The city outside the apartment no longer sounded the same.
Coruscant had once been a symphony of senate shuttles, diplomatic convoys, and public debates echoing across the skylanes. Now the rhythm was different military patrols, recruitment broadcasts, and the distant thunder of ship engines rising from orbital yards. The Empire had changed the tone of the capital, and everyone could feel it.
Padmé stood near the panoramic window, one hand resting on her abdomen, watching the endless streams of traffic. She had received the message hours earlier. Her senatorial credentials were suspended "until further review." In reality, it was a removal. A silencing.
When the door slid open behind her, she did not turn immediately. She knew the footsteps.
Anakin removed his gloves slowly, his posture heavier than usual. He crossed the room without speaking, stopping beside her. For a long moment they simply watched the city together.
"They've barred me from the Senate," Padmé said quietly. "Not officially exiled. Just… removed. No hearings. No vote. Just a directive."
Anakin's jaw tightened. "You're safer this way."
Padmé turned, eyes searching his face. "Safer? Or quiet?"
He hesitated. The truth existed between those two words, and he knew it. The galaxy had shifted from debate to decree, from policy to command. He had helped bring that shift into being, and now it was closing around the woman he loved.
"You shouldn't have to fight them anymore," he said at last. "Not like this."
"I never fought for myself," Padmé replied. "I fought so people wouldn't live in fear of their own government."
Silence followed. The hum of the city filled the space between them.
Anakin stepped closer, placing a hand over hers. "I did what I thought would end the war. I thought… I thought if the fighting stopped, everything else could be fixed later."
Padmé's expression softened, but sorrow lingered in her eyes. "Later has a way of never arriving."
He looked down, then back at her. "I will find a way to change it. Not now. Not while everything is still unstable. But I promise you this isn't the future I want for them." His hand moved gently to her stomach. "For our children."
It was a small promise. Fragile. But it was all he could give without tearing the fragile order he had helped create.
Padmé exhaled slowly. "I don't want power, Anakin. I just want them to grow up without soldiers in the streets."
"They will," he said, more firmly than he felt. "I'll make sure of it."
The Night of Birth
The medical wing was quiet, discreet, sealed from public record. No senate guards, no official announcements, no ceremonial attendance. Only a handful of trusted droids and a physician sworn to silence.
Outside the chamber, Anakin paced. The polished floor reflected the sterile lights above, stretching into an endless corridor. Every sound from within tightened the knot in his chest. Battles had never frightened him like this—never this helpless, never this personal.
Time lost meaning.
Then the doors opened.
A small cry echoed into the hallway sharp, alive, undeniable. The physician stepped aside, and Anakin entered slowly, as if afraid the moment would vanish if he moved too quickly.
Padmé lay exhausted but smiling, two small bundles resting in her arms. She looked up at him, and the weight of the galaxy seemed to lift for a heartbeat.

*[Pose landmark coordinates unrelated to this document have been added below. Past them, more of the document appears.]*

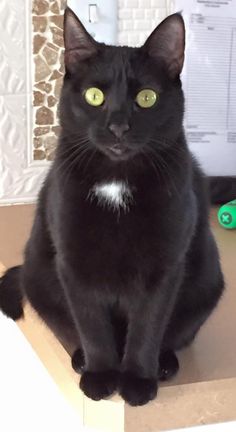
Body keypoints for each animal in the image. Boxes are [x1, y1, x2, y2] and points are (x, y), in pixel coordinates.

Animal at [0, 8, 230, 406]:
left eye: (147, 98)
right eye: (94, 96)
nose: (119, 126)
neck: (116, 181)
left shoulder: (164, 266)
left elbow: (148, 325)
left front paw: (137, 381)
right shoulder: (74, 262)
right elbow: (92, 324)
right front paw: (101, 376)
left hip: (206, 281)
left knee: (174, 334)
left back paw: (164, 364)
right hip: (39, 276)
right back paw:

"A boy… and a girl," she whispered.
Anakin approached, eyes wide with a wonder he had not known since childhood. He touched the edge of the blanket, then their tiny hands—so small, so impossibly warm. The war, the Senate, the Emperor, the endless machinery of power all of it felt distant, unreal, as if it belonged to another life.
"They're perfect," he murmured.
Padmé's smile trembled. "They deserve a better galaxy than the one we have."
Anakin nodded. "Then we'll give it to them."
For that moment, he believed it. The promise he had made earlier returned, stronger now not as a strategy, not as politics, but as a father's vow. Whatever the cost, whatever the years required, he would carve a future where they could live without fear.
The city outside continued its endless motion fleets rising, orders being signed, governors appointed. The Empire expanded with cold precision.
But in that quiet room, two new lives began, unaware of titles or decrees, of empires or rebellions. To them, there was only warmth, and the steady rhythm of two parents who, for a fleeting instant, felt hope stronger than history.